In a 102-page report, “‘No Answers, No Apology:’ Police Abuses and Accountability in Malaysia,” Human Rights Watch found that less than one-quarter of the 4,334 police misconduct cases reported from 2005-2012 were prosecuted in court, while many police implicated in abuse cases were never investigated.

“The lack of police accountability facilitates abusive and at times deadly police practices,” the report said.

“Police in Malaysia have committed wrongful killings, torture and other ill treatment of persons in custody, and used unnecessary or excessive force during public assemblies causing injuries and death,” said the report, released during a Kuala Lumpur press conference on Wednesday.

Speakers at the press conference included family members of people allegedly killed by Malaysian police.

"What the report reveals is a police force where abusive behavior is tolerated, deaths in custody are frequently covered up, and police refuse to cooperate with the limited external oversight mechanisms that exist, such as the national human rights commission," said Phil Robertson, deputy Asia director for Human Rights Watch.

Additionally, the report stated that 394 people were shot and killed by police from 2000 to 2012, with 298 killings occurring from 2007 to 2012 and that another 231 people died in police custody from 2000 to 2013.

The report said that with allegations of police abuse, investigations are conducted primarily by the police themselves, and often by officers from the same precinct from where the complaint originated.

Human Rights Watch said that its investigation revealed a pattern of police justifying the use of deadly force by claiming to have seen victims carrying a machete or that the alleged suspects posed a risk during a car chase.

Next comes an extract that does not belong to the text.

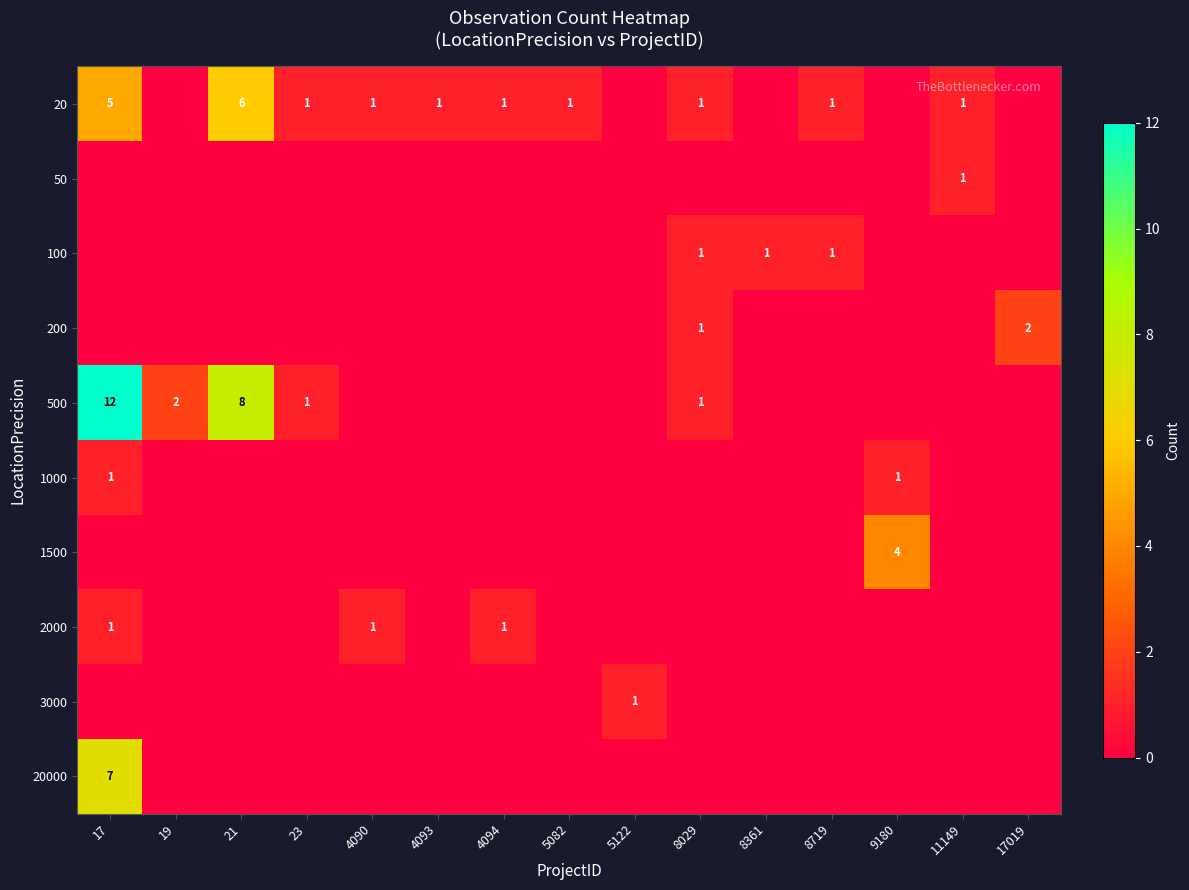

At how many categories does at least one series exceed 1?

5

But interviews with eyewitnesses frequently contradict police statements.

In one case, police shot and killed three young men, claiming that the trio charged towards them with machetes. However, a government post mortem report released eight months after the incident suggested the men were kneeling and shot at close range, as the victims had bullet wounds to the side of their heads and gunpowder residue on their clothes, the report said.

“Malaysian police evidently believe that their at times outrageous public statements on shooting deaths won’t be subject to competing evidence and accounts in the media. And so far, sadly, victims have little recourse because police investigate themselves, ignore external oversight requests and manipulate the system,” Robertson said.

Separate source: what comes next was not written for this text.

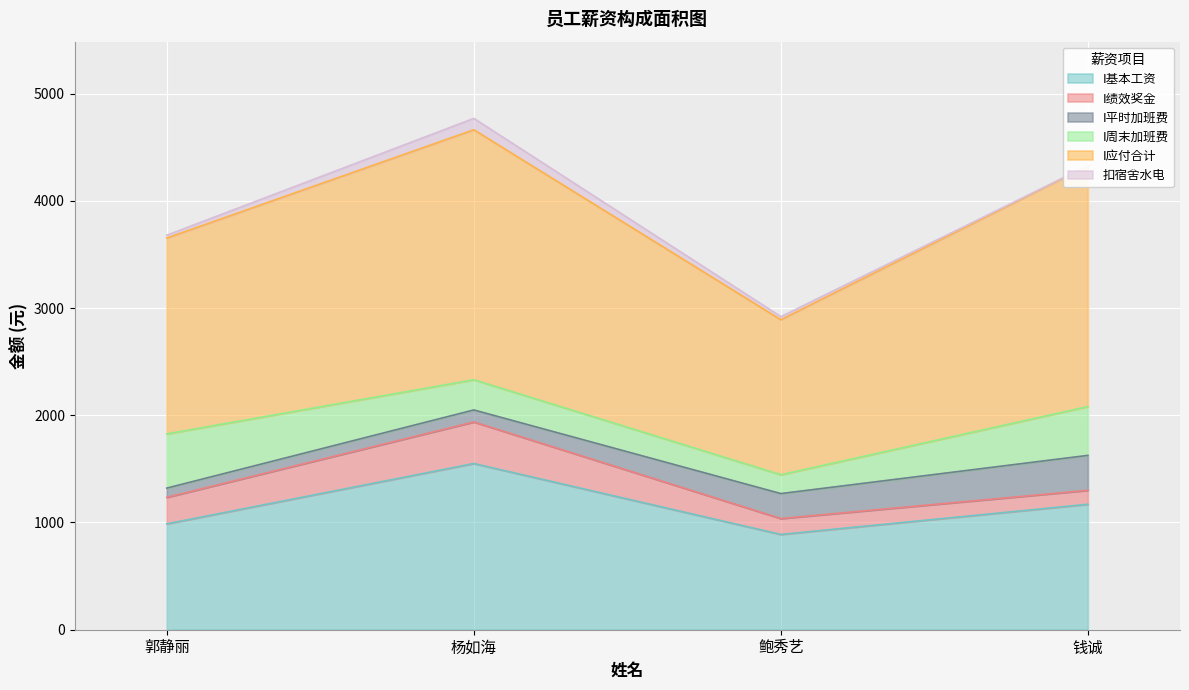

True or false: I周末加班费 has a value of 505.8 at 郭静丽.

True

Deaths in police custody in Malaysia also remain a major concern, Human Rights Watch said. Demands for police accountability are hampered by weaknesses in government-led post mortem examinations that typically do not consider whether the death may have resulted from police mistreatment. Many victims’ families seek a second post mortem to get an independent appraisal of the cause of death.

Human Rights Watch recommended that Malaysia form an independent commission with powers to investigate allegations of police abuse and misconduct. The rights body also called for proper police training on the use of firearms and deadly force.

“Malaysia’s politicians and police are failing the test when it comes to providing justice to victims of abuses. The impact goes beyond those directly harmed, creating dangerous mistrust between the police and the communities they patrol,” Robertson said.